Consumption, of course, is a major theme of the story of the Morisette’s Wendingoes and a major term for corporations selling their goods. In this, I wonder if the creepiness of the Wendingoes is also similar to the creepiness of management’s attempts at altering the language of death into something friendly and palatable. By wrapping inherently painful, harmful, terrifying things in a language designed to be innocuous and bloodless… Well, is that so different from the Wendingoes at their dreadful, sacrificial dinner parties? I think not. The thing that is supposed to be painful and horrible is wrapped in a veneer of social codes that speak of love and joy and peace…

In comedy, in our office water coolers, we are allowed the relief of laughter to medicate the things that make us miserable. Laughter is a social action, mostly, where we share things that make us laugh with others to spread the laughter. Horror is often not treated in such a manner. Generally, gruesome horror is contained alone, in a personal manner. This, too, is encoded in the language of modern employment. “NSFW” means things that acknowledge the reality of the body, in all its scatological, sexual, grotesque glory. Comedic things, however, are passed among office mates as a form of social bonding. In this, laughter medicates what is actually the horrifying boredom, dislocation, and disassociation of the human entering into a situation where their sense of self, their relationship to the other notions of self around them, and their sense of the “Big Other” of the shared situation have fallen into disalignment with each other. This is, perhaps, the source of both comedy and horror. If not all of it, than at least much of it. Perhaps only some of it. Still, it seems to be the essence of it, to me.

Working in my own version of The Office, I woke one day to discover I was nothing but a dung beetle: a chittering, mechanical creature of pure instinct who rolls feces into a ball for food. Is it horrible to say that about working? Perhaps.

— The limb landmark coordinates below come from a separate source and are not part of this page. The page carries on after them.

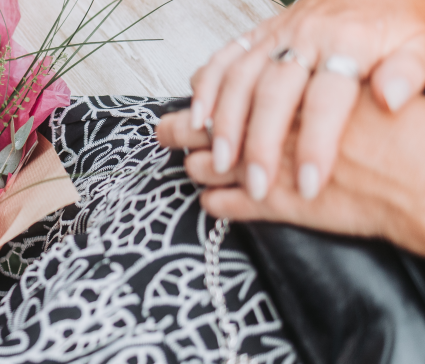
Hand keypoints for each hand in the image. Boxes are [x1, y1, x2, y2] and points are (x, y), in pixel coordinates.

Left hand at [159, 88, 424, 256]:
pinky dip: (216, 204)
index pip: (237, 92)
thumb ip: (346, 77)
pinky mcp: (279, 205)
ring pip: (214, 165)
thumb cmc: (411, 132)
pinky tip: (211, 203)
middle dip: (184, 130)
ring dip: (199, 165)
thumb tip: (321, 70)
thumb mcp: (379, 84)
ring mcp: (272, 169)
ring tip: (188, 165)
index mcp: (295, 96)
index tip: (194, 102)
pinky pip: (230, 205)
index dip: (211, 97)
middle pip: (214, 126)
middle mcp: (276, 130)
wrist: (422, 178)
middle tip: (162, 131)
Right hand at [187, 0, 424, 202]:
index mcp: (350, 41)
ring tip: (223, 162)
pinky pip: (223, 59)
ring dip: (225, 122)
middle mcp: (307, 35)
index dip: (317, 143)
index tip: (311, 184)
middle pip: (274, 91)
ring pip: (239, 77)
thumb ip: (411, 70)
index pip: (327, 98)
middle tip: (259, 185)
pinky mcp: (258, 34)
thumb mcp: (422, 44)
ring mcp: (277, 33)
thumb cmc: (400, 25)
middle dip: (261, 142)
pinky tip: (199, 120)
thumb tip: (392, 96)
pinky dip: (205, 89)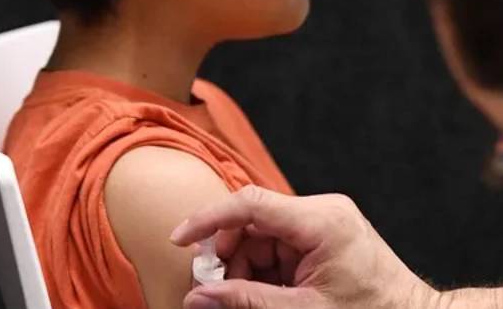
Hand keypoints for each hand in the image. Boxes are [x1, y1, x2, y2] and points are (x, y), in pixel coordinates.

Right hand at [170, 186, 439, 308]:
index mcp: (321, 221)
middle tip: (218, 294)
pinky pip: (280, 244)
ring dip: (245, 268)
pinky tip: (266, 294)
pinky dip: (264, 269)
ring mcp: (325, 220)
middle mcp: (323, 210)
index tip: (177, 241)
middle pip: (253, 221)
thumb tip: (198, 297)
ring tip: (247, 300)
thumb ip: (247, 302)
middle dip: (229, 257)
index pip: (251, 204)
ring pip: (262, 235)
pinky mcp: (325, 234)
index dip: (208, 219)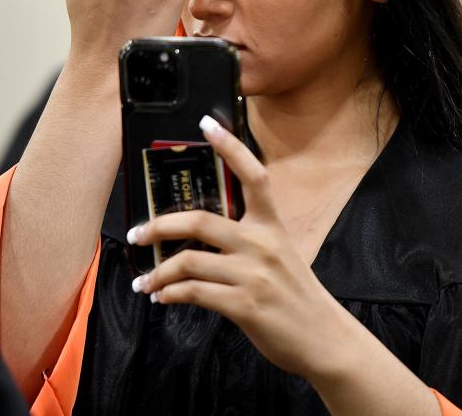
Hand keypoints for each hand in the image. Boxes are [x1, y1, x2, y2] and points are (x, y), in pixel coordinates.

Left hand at [127, 116, 353, 380]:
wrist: (322, 337)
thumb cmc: (297, 295)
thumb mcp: (281, 255)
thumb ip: (249, 240)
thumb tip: (201, 237)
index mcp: (273, 225)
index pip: (253, 175)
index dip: (230, 147)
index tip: (206, 124)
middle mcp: (262, 243)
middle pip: (200, 221)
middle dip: (160, 226)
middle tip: (139, 233)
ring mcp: (253, 275)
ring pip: (188, 261)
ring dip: (157, 272)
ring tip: (145, 282)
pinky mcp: (243, 305)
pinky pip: (193, 293)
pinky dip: (170, 294)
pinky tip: (163, 298)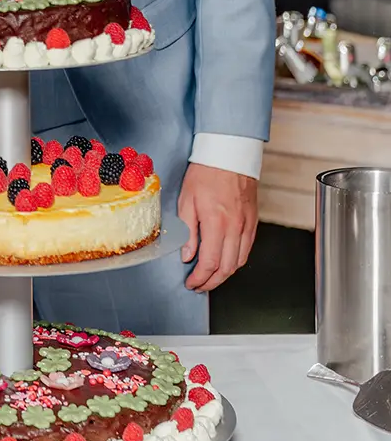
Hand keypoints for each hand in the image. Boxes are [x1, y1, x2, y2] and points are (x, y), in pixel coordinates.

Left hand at [178, 163, 258, 291]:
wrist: (228, 154)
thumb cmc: (205, 173)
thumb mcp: (186, 200)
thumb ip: (187, 230)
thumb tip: (187, 255)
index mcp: (216, 223)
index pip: (210, 262)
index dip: (200, 278)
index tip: (191, 282)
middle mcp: (235, 227)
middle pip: (226, 268)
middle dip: (212, 282)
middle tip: (199, 285)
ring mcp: (246, 225)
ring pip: (239, 261)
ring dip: (225, 275)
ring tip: (211, 277)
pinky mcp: (253, 221)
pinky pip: (247, 249)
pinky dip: (236, 261)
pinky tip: (226, 262)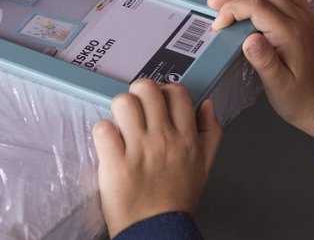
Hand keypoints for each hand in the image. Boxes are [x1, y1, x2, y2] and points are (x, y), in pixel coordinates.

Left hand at [92, 80, 221, 237]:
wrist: (157, 229)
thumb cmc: (177, 198)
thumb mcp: (204, 164)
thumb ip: (210, 131)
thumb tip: (207, 103)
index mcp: (186, 137)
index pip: (176, 91)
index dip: (164, 91)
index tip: (157, 103)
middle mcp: (164, 138)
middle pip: (147, 88)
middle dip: (138, 94)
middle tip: (135, 111)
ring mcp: (139, 150)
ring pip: (123, 102)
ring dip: (119, 110)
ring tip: (121, 125)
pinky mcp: (115, 163)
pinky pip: (103, 129)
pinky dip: (103, 133)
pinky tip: (109, 144)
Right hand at [208, 0, 313, 136]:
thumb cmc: (294, 95)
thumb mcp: (276, 85)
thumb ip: (264, 61)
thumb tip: (249, 40)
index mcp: (290, 33)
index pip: (256, 6)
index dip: (232, 10)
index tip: (217, 26)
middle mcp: (299, 18)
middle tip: (214, 4)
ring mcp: (303, 13)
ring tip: (226, 1)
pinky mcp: (303, 14)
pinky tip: (249, 0)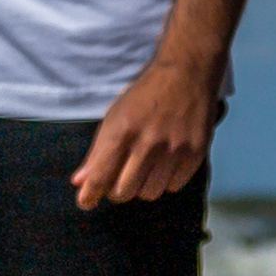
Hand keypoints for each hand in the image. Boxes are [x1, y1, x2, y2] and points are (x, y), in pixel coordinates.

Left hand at [75, 57, 216, 210]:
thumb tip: (79, 182)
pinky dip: (166, 181)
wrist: (186, 73)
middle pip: (124, 192)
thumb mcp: (114, 116)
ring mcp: (173, 149)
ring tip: (144, 167)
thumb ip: (97, 152)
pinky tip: (165, 163)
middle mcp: (147, 143)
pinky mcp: (195, 153)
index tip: (86, 202)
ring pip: (149, 193)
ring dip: (143, 186)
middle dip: (117, 190)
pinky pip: (173, 186)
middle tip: (119, 179)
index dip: (89, 195)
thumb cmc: (145, 95)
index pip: (100, 176)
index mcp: (121, 131)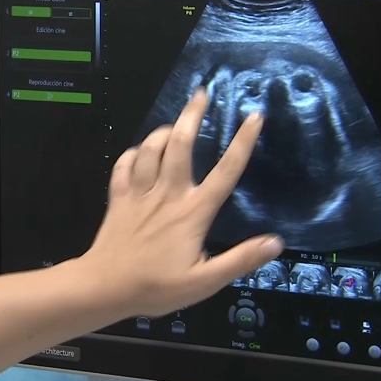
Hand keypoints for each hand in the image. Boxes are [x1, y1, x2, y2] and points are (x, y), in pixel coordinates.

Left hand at [82, 87, 283, 317]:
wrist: (105, 287)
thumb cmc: (156, 286)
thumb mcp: (205, 282)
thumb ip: (240, 260)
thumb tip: (275, 242)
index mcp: (193, 212)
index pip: (225, 172)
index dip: (242, 142)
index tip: (254, 117)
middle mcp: (167, 194)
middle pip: (181, 144)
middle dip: (192, 115)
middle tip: (201, 93)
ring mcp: (140, 194)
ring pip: (150, 149)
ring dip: (162, 132)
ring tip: (173, 124)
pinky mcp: (118, 199)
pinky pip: (124, 165)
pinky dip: (132, 154)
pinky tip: (138, 152)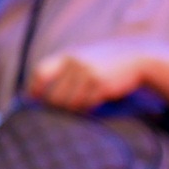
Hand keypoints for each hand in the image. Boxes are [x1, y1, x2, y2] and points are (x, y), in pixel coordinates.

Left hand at [27, 41, 146, 111]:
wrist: (135, 57)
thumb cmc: (104, 62)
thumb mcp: (82, 57)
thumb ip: (63, 70)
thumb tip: (36, 93)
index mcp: (66, 56)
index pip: (40, 73)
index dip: (35, 89)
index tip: (33, 101)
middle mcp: (75, 63)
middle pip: (54, 95)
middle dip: (56, 107)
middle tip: (61, 111)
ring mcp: (88, 73)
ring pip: (70, 103)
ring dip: (73, 110)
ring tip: (81, 106)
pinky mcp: (101, 84)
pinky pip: (87, 105)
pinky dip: (87, 109)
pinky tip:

At another job, in another office, I woke one day to discover that I was nothing but a gargoyle, funneling the rain through my own mouth, ingesting all the poisons, and unable to lick the water clean.

Work is a horror. Why would anyone wish to do anything that didn’t make the world a better place?

At least, for most of us, it is a horror that we can laugh about. The starving orphans of the world, and the enslaved ones, are not even given that peace.

“Lacan started his “return to Freud” with the linguistic reading of the entire psychoanalytic edifice, encapsulated by what is perhaps his single best known formula: “the unconscious is structured as a language.” The predominant perception of the unconscious is that it is the domain of irrational drives, something opposed to the rational conscious self. For Lacan, this notion of the unconscious belongs to the Romantic Lebensphilosophie (philosophy of life) and has nothing to do with Freud. The Freudian unconscious caused such a scandal not because of the claim that the rational self is subordinated to the much vaster domain of blind irrational instincts, but because it demonstrated how the unconscious itself obeys its own grammar and logic – the unconscious talks and thinks. The unconscious is not the reservoir of wild drives that has to be conquered by the ego, but the site where a traumatic truth speaks. Therein resides Lacan’s version of Freud’s motto wo es war, soll ich werden (where it was, I shall become): not “the ego should conquer the id”, the site of the unconscious drives, but “I should dare to approach the site of my truth”. What awaits me “there” is not a deep Truth I have to identify with, but an unbearable truth I have to learn to live with.”